We propose that impurities in Bose-Einstein condensates can serve as a minimal laboratory system to explore the effects of quantum and thermal fluctuations on solvation. Specifically, we show that the role of quantum fluctuations in the formation of solvation shells and the breakdown of linear response theory can be explored in detail.

This isn’t going to save their hypothesis but this is how the pros approach this kind of problem. This is the kind of physics I find extremely useful in my field at least.

276. afeman says:

I’ve long been intrigued by Horatio’s suggestions of the classics under Eli’s rant. FWIW you no longer have to save your lunch money for the Feynman Lectures:

http://www.feynmanlectures.caltech.edu/

277. GregH says:

afeman: I’ve wondered at times how writing a textbook remotely justifies the time and effort, economically speaking.
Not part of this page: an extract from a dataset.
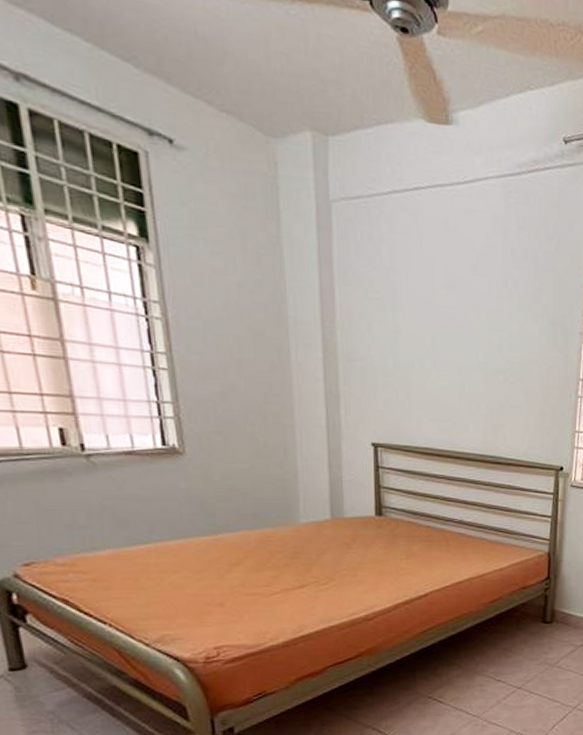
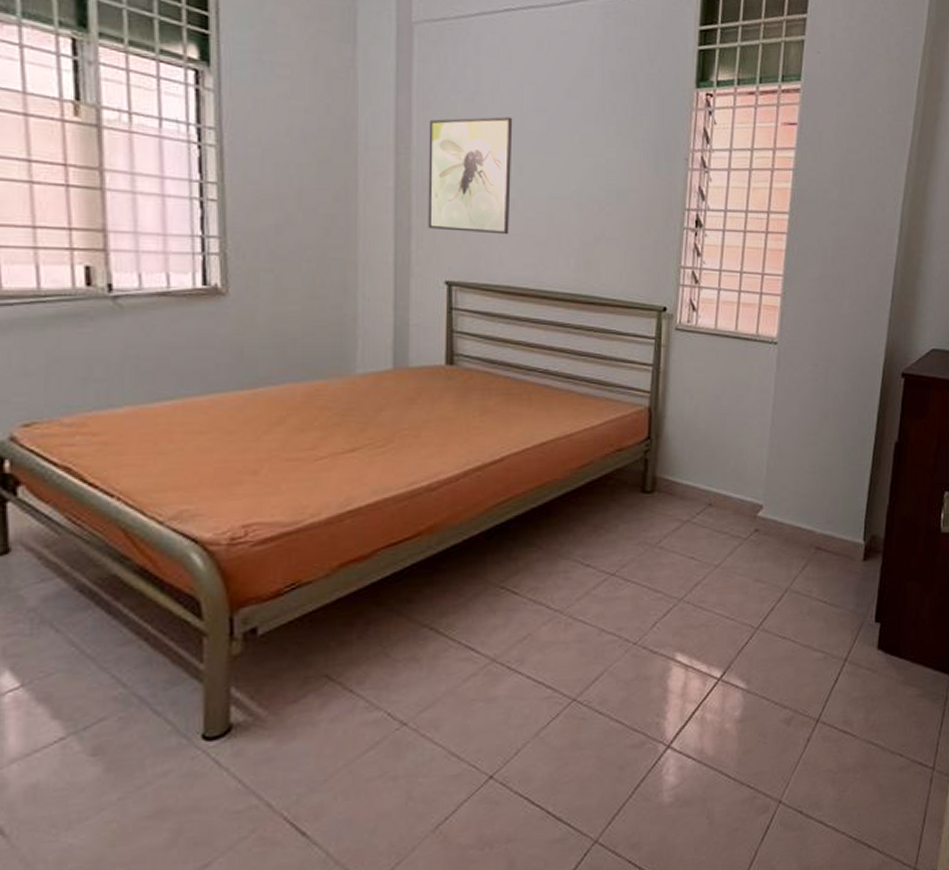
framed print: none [350,292,426,402] -> present [428,117,513,235]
Me too. One of my friends is a medicine professor who took over the authorship of a famous textbook. She and her husband take every other year off to read papers and revise chapters to produce the next edition. My impression is that they work 18-hour days seven days a week for the whole year dealing with various co-authors, editors, illustrators and so on. Then they go back to their regular lives, and spend most of their free time writing the off-year book of errata/updates (don’t know what that’s called) and preparing for the next edition. I hope the money is good, because they’re working themselves into an early grave. Frankly, we treat our experts very poorly in this regard.